I recommend splurging for a spacious barn suite, which comes with a well-appointed bathroom with heated marble floors, a steam shower, and jetted-marbled soaking tub. I also enjoyed walking around the calming, rustic property, which features a heated pool, gardens, chicken coop, fire pits, and wellness barn.
As equally impressive as the rooms and property, is the onsite Farmhouse Restaurant led by chef de cuisine Craig Wilmer, a Bay Area local with kitchen experience at high profile restaurants including Petit Crenn and COI. After the retirement of founding chef Steve Litke, and a remarkable legacy of 13 consecutive Michelin stars, Farmhouse Restaurant had a couple transitional years before they found Wilmer last year.
While I didn’t get to experience the Farmhouse Restaurant prior, I very much enjoyed the current iteration under Wilmer’s lead. The seasonal 6-course tasting menu was made even more decadent for New Year’s Eve, with caviar in each course. A champagne-focused pairing was the perfect celebratory compliment. I was beyond impressed with each dish, the extensive wine program, and the knowledgeable service.

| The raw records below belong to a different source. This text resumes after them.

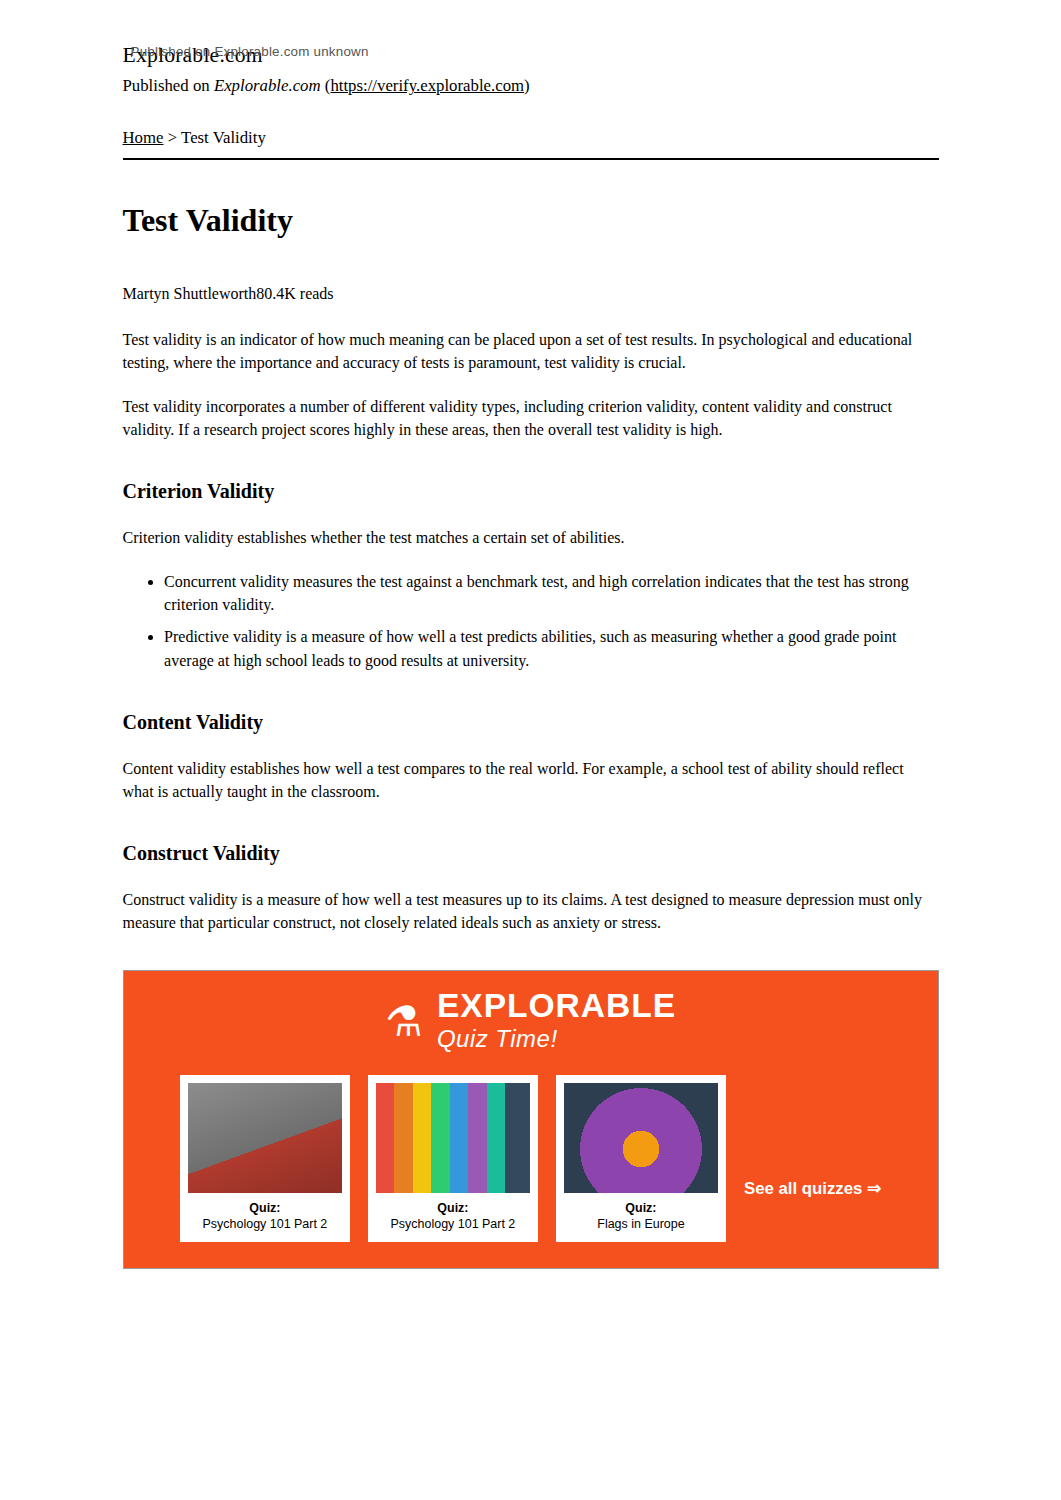Explorable.comPublished on Explorable.com unknown
Published on Explorable.com (https://verify.explorable.com)
Home > Test Validity
Test Validity
Martyn Shuttleworth80.4K reads
Test validity is an indicator of how much meaning can be placed upon a set of test results. In psychological and educational testing, where the importance and accuracy of tests is paramount, test validity is crucial.
Test validity incorporates a number of different validity types, including criterion validity, content validity and construct validity. If a research project scores highly in these areas, then the overall test validity is high.
Criterion Validity
Criterion validity establishes whether the test matches a certain set of abilities.
Concurrent validity measures the test against a benchmark test, and high correlation indicates that the test has strong criterion validity.
Predictive validity is a measure of how well a test predicts abilities, such as measuring whether a good grade point average at high school leads to good results at university.
Content Validity
Content validity establishes how well a test compares to the real world. For example, a school test of ability should reflect what is actually taught in the classroom.
Construct Validity
Construct validity is a measure of how well a test measures up to its claims. A test designed to measure depression must only measure that particular construct, not closely related ideals such as anxiety or stress.
⚗
EXPLORABLE Quiz Time!
Quiz: Psychology 101 Part 2
Quiz: Psychology 101 Part 2
Quiz: Flags in Europe
See all quizzes ⇒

Dinner started off strong with three amuse bouches and two lighter dishes, including a crab salad with fennel, avocado, and caviar. Normally modest braised rainbow chard was elevated with golden osetra caviar. And the seaweed butter that came with the bread course was addictively good.
The Mt. Lassen Trout was perhaps the most stunning dish in the beautifully presented meal. Different root vegetables were cut and arranged to resemble colorful fish scales. Duck-fat fried potato squares and a bright, citrusy sauce with calamansi completed the trout. Classic, tender steak au poivre rounded out the savory courses.
Even the banana and ice cream dessert had a generous dollop of caviar and gold flakes. A satisfyingly sweet and salty ending to a memorable meal. We were given a couple mignardises, as well as madeleines and chocolate chip cookies to take away.
At $275 for the tasting menu and a $150 wine pairing, dinner is certainly a treat, but one I highly recommend for a special experience. I wouldn’t be surprised if they receive a Michelin star again!